14/01/2013


         

The Riddle of St. Ives

          I met a man with seven wives
          Every wife had seven sacks
          Every sack had seven cats
          Every cat had seven kits
          Kits, cats, sacks, wives.
          How many were going to St Ives?


All potential answers to this riddle are based on its ambiguity because the riddle only tells us the group has been "met" on the journey to St. Ives and gives no further information about its intentions, only those of the narrator. As such, any one of the following answers is plausible, depending on the intention of the other party:
  • 1: If the group that the narrator meets is assumed not to be travelling to St. Ives (this is the most common assumption),the answer would be one person going to St. Ives; the narrator.
  • 2802: If the narrator met the group as they were also travelling to St. Ives (and were overtaken by the narrator, plausible given the large size of the party), the answer in this case is all are going to St. Ives; see below for the mathematical answer.
  • 2800: If the narrator and the group were all travelling to St. Ives, the answer could also be all except the narrator and the man since the question is ambiguous about whether it is asking for the total number of entities travelling or just the number of kits, cats, sacks and wives.
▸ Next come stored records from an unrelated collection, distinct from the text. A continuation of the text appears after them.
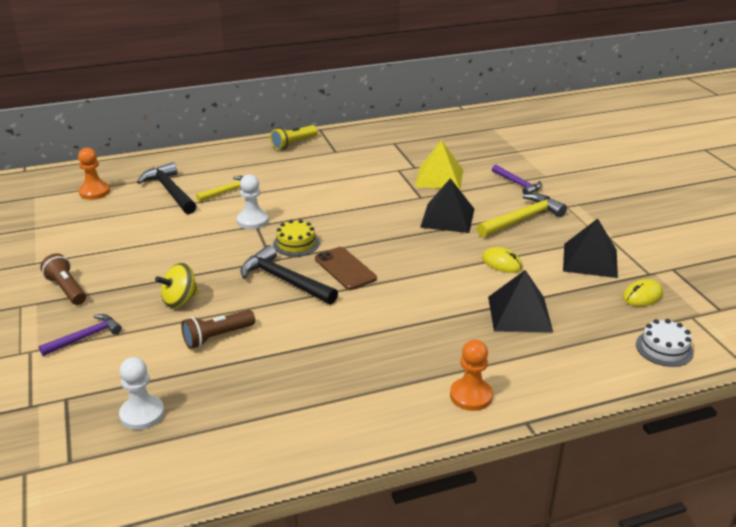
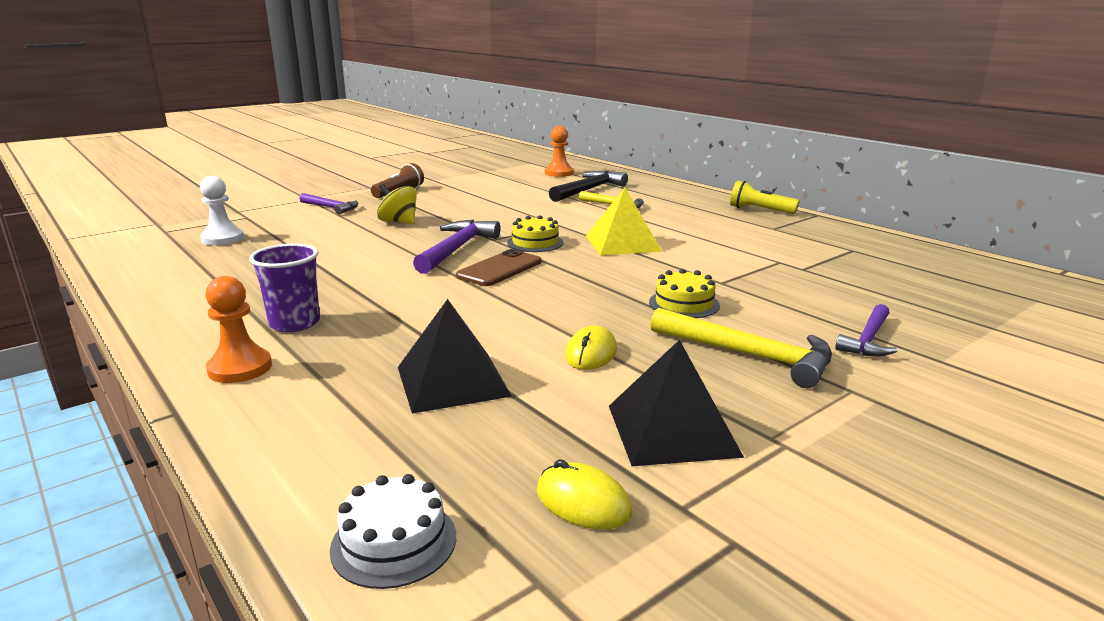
camera: 70 degrees right, 10 degrees down
brown flashlight [181,310,255,349] -> none
white pawn [237,174,269,229] -> none
black hammer [240,245,338,304] -> purple hammer [413,220,501,274]
yellow pyramid [415,140,463,190] -> yellow pyramid moved to [586,188,662,255]
black pyramid [420,178,474,233] -> yellow cake [649,269,720,318]
none -> purple cup [249,244,320,332]

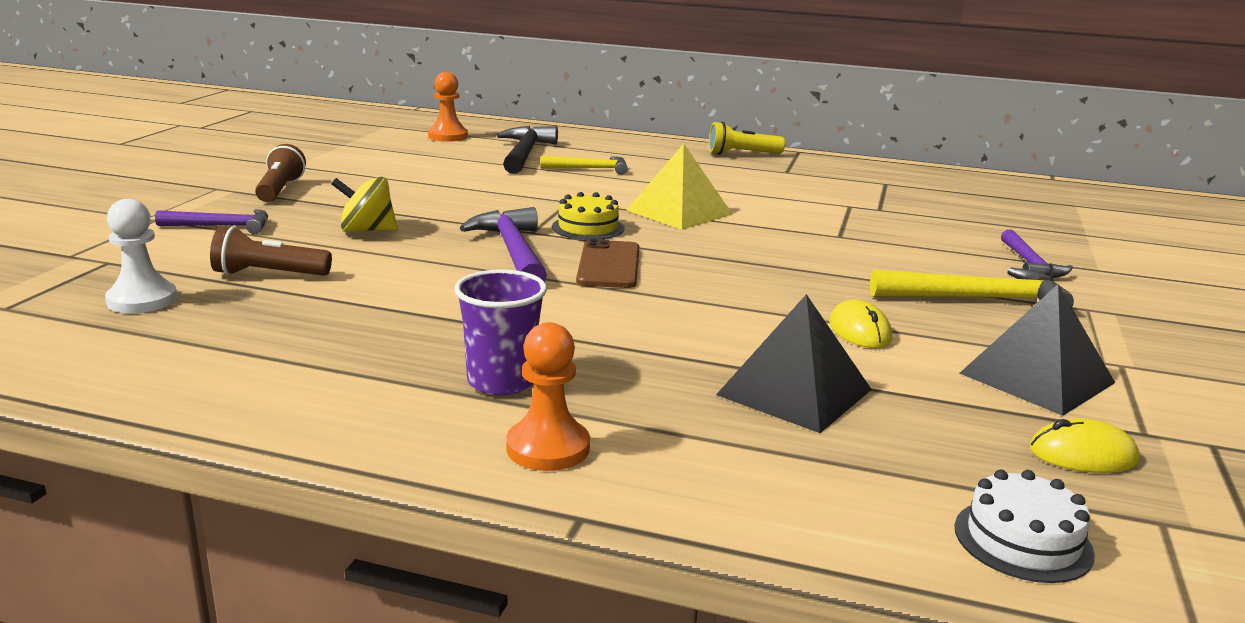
camera: 35 degrees left, 0 degrees up
yellow cake [649,269,720,318] -> none
none -> brown flashlight [210,226,332,276]

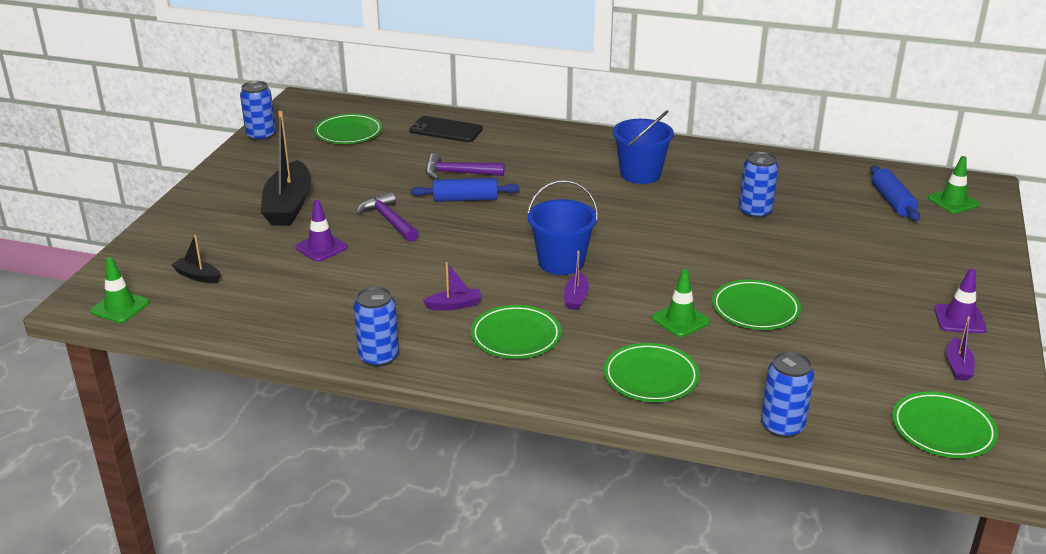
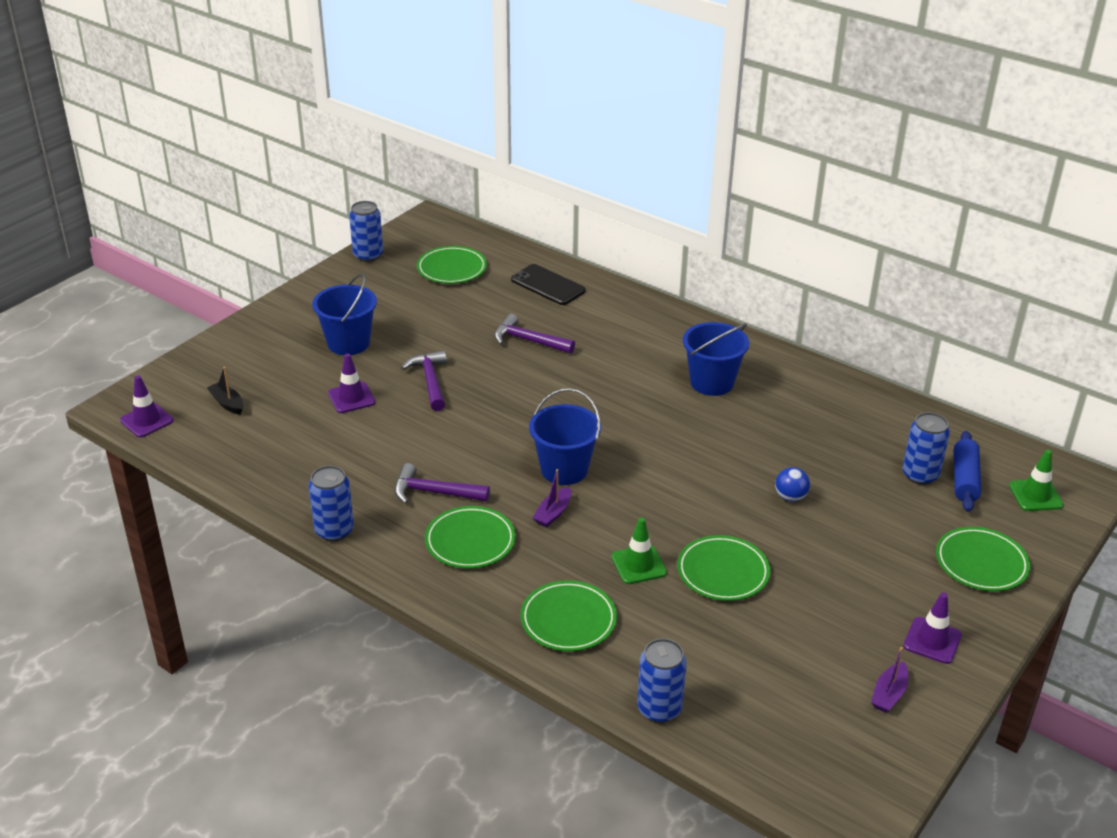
camera: 20 degrees right, 5 degrees up
green traffic cone [90,257,150,323] -> purple traffic cone [120,376,174,437]
black boat [261,111,311,226] -> blue bucket [312,273,377,355]
blue rolling pin [411,178,519,202] -> none
purple boat [423,262,482,311] -> purple hammer [394,463,490,504]
blue can [739,151,779,219] -> blue can moved to [902,412,950,485]
green plate [892,391,998,458] -> green plate moved to [936,527,1030,591]
none -> blue ball [775,467,810,502]

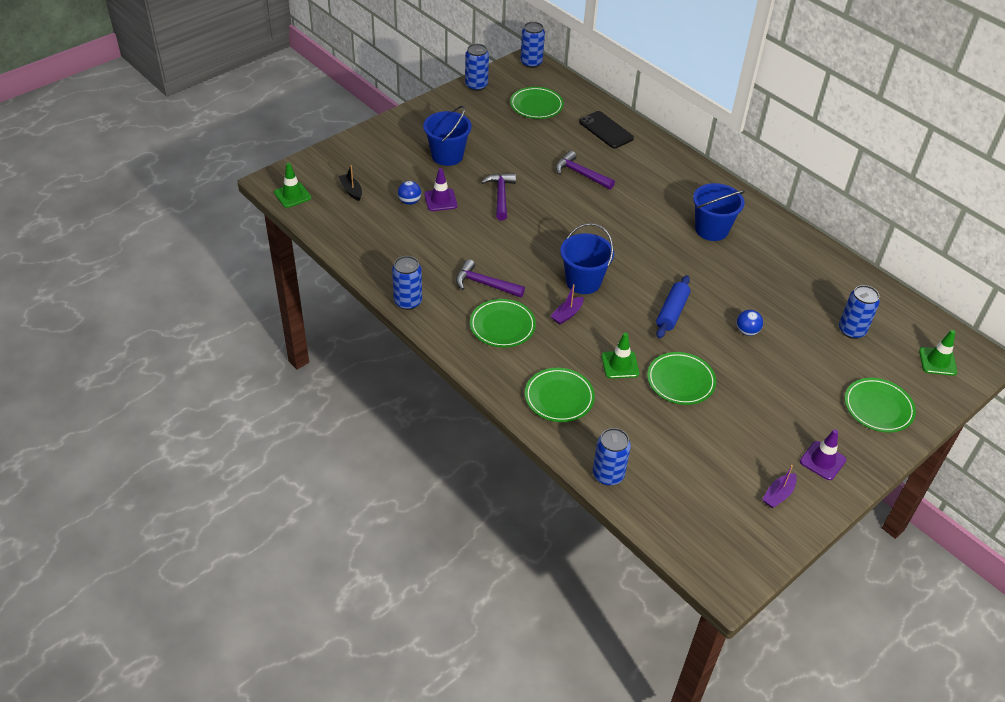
camera: 10 degrees right, 10 degrees up
purple traffic cone [120,376,174,437] -> green traffic cone [274,163,311,208]
blue rolling pin [954,431,981,512] -> blue rolling pin moved to [656,275,690,339]
none -> blue ball [398,181,421,205]
none -> blue can [520,22,545,68]

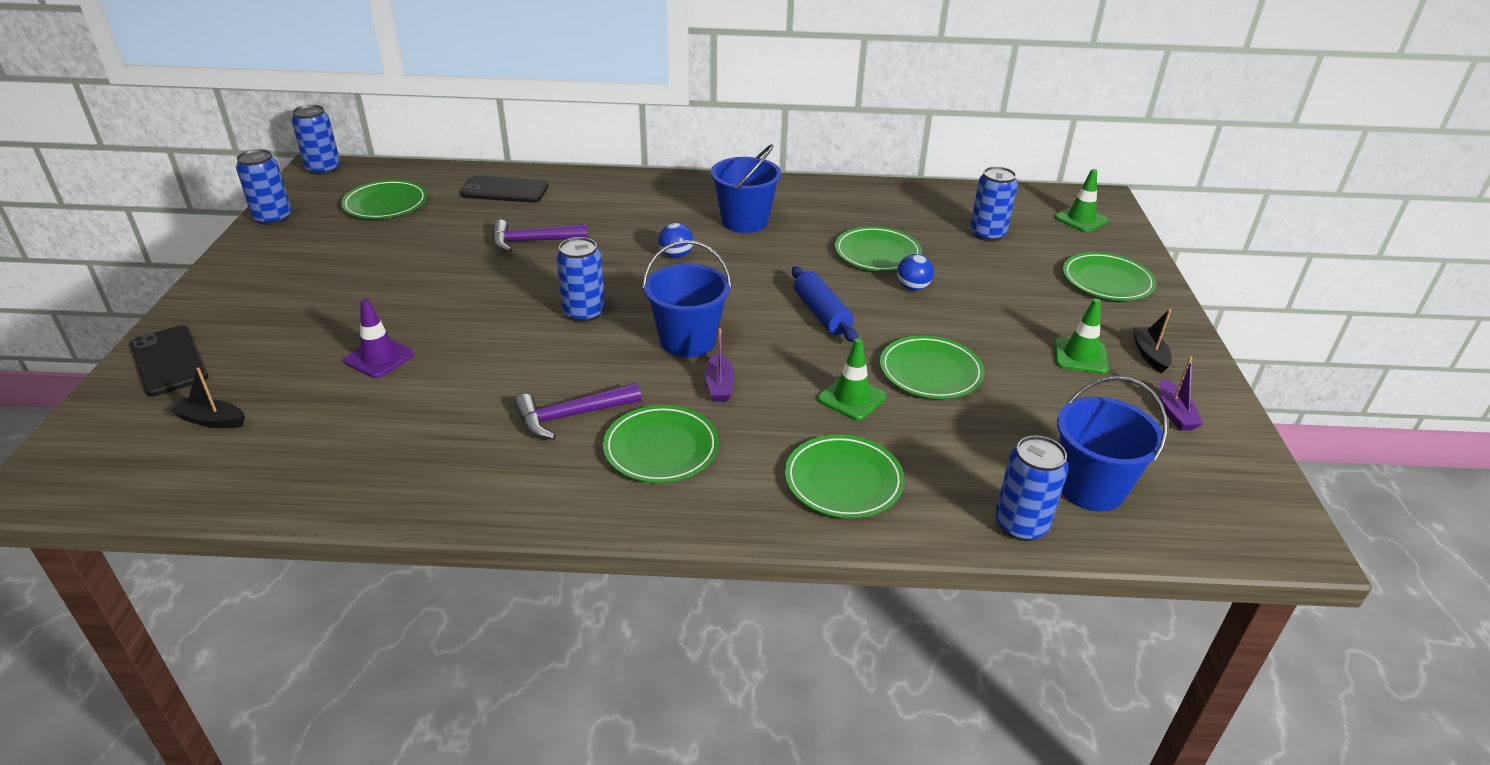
camera: 45 degrees left, 10 degrees down
green traffic cone [274,163,311,208] -> green traffic cone moved to [1054,298,1109,374]
blue can [392,256,422,310] -> blue can moved to [556,237,605,322]
blue ball [398,181,421,205] -> blue ball moved to [659,223,693,258]
blue bucket [423,106,472,166] -> blue bucket moved to [1057,376,1168,512]
purple hammer [481,173,516,221] -> none
purple traffic cone [800,429,846,480] -> black boat [1133,309,1172,373]
none -> black phone [130,325,208,396]
none -> green plate [835,226,922,271]

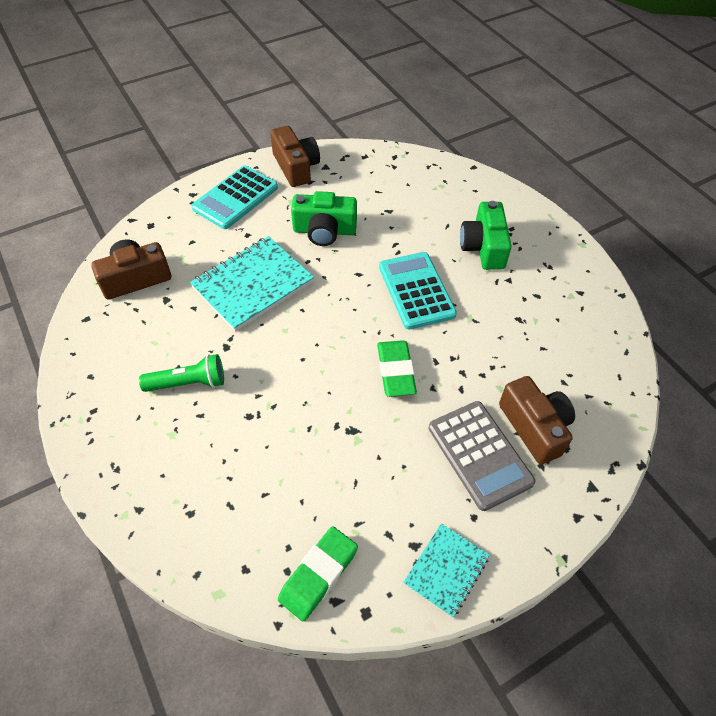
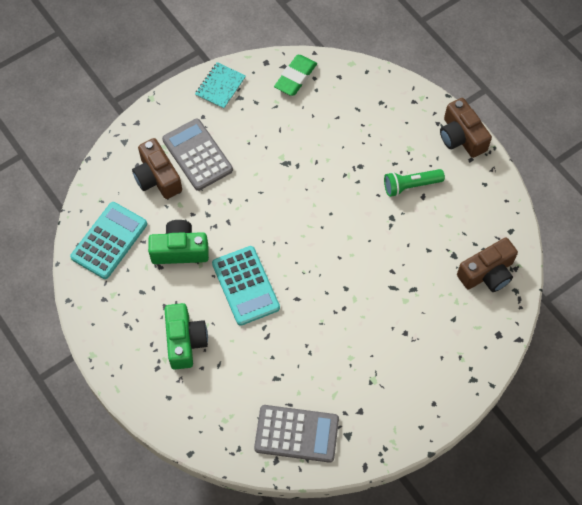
camera: 175 degrees right, 10 degrees up
turquoise notebook [190,236,314,332] -> none
turquoise calculator [191,165,278,229] -> turquoise calculator moved to [70,202,147,279]
brown camera [270,126,320,187] -> brown camera moved to [440,98,492,158]
green camera [291,191,357,246] -> green camera moved to [148,220,209,264]
green eraser [377,340,417,397] -> none
none -> grey calculator [254,405,339,463]

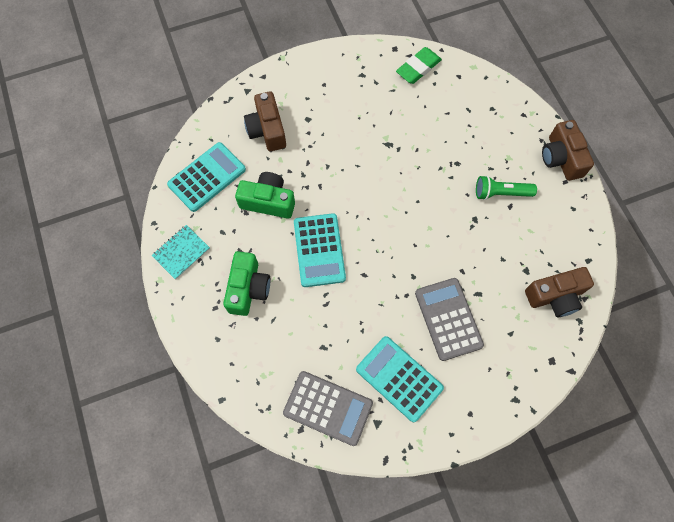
camera: 15 degrees right, 5 degrees up
grey calculator [162,119,233,191] -> grey calculator moved to [415,278,484,361]
turquoise notebook [195,62,246,109] -> turquoise notebook moved to [151,225,210,279]
none -> turquoise calculator [356,336,444,422]

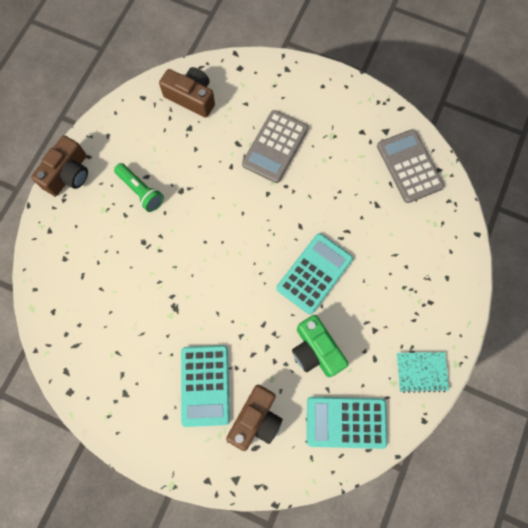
camera: 135 degrees left, 5 degrees up
green camera [223,251,270,316] -> none
turquoise calculator [356,336,444,422] -> turquoise calculator moved to [181,345,230,427]
green eraser [396,47,442,84] -> none

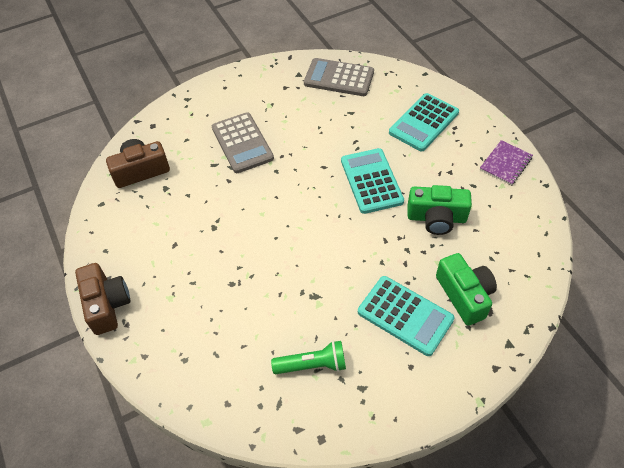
camera: 50 degrees left, 20 degrees down
green flashlight [114,163,164,212] -> green flashlight moved to [271,341,346,374]
brown camera [226,385,283,451] -> green camera [436,253,497,326]
turquoise calculator [307,397,387,449] -> turquoise calculator moved to [389,93,459,152]
turquoise notebook [397,352,449,393] -> purple notebook [480,140,533,185]

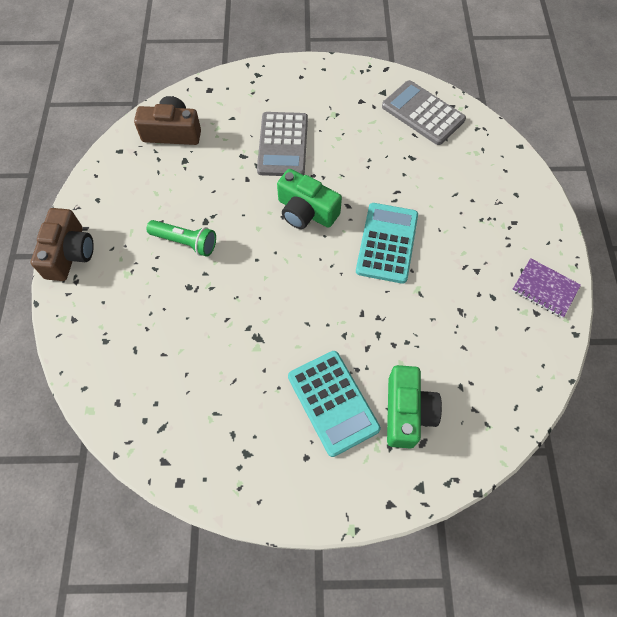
camera: 25 degrees right, 10 degrees up
green flashlight [271,341,346,374] -> green flashlight moved to [146,220,216,257]
turquoise calculator [389,93,459,152] -> none
green camera [408,185,472,235] -> green camera moved to [277,169,342,229]
purple notebook [480,140,533,185] -> purple notebook turned 60 degrees clockwise [512,258,581,318]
This would give an answer of 2,800 — 2 fewer than the answer above.
  • 2: Two is also a plausible answer. This would involve the narrator meeting the man who is assumed to be travelling to St. Ives also, but plays on a grammatical uncertainty, since the riddle states only that the man has seven wives (and so forth), but does not explicitly mention whether the man is actually accompanied by his wives, sacks, cats, and kittens.
  • 0: Yet another plausible is zero, once again playing on a grammatical uncertainty. The last line of the riddle states "kits, cats, sacks, wives ... were going to St. Ives?" Although the narrator clearly states he is going to St. Ives, by definition he is not one of the kits, cats, sacks, or wives, and based on the common assumption that the party was not going to St. Ives, the answer is zero.
  • 2753: The sacks are not a person or animal and therefore cannot be in the calculation. It was not the number of things, but of "persons" the narrator met. 49 adult cats 343 kittens per wife of whom he had seven (7 × 392) = 2744 plus the seven wives 2751 plus the man + the narrator → 2753 persons and animals.
  • 9: There are nine people involved, who may be going to St. Ives. The animals are all in the sacks, so they, as well as the sacks themselves, are "being taken", rather than "going".
  • 7: There are nine people involved, who are the only ones who may be going to St. Ives, all the others "being taken" there. But since the question is limited to "Kits, cats, sacks, wives", this excludes the man and the narrator, leaving seven.
Fun facts!

The riddle has been used in Die Hard as a chance to avoid a bomb to detonate!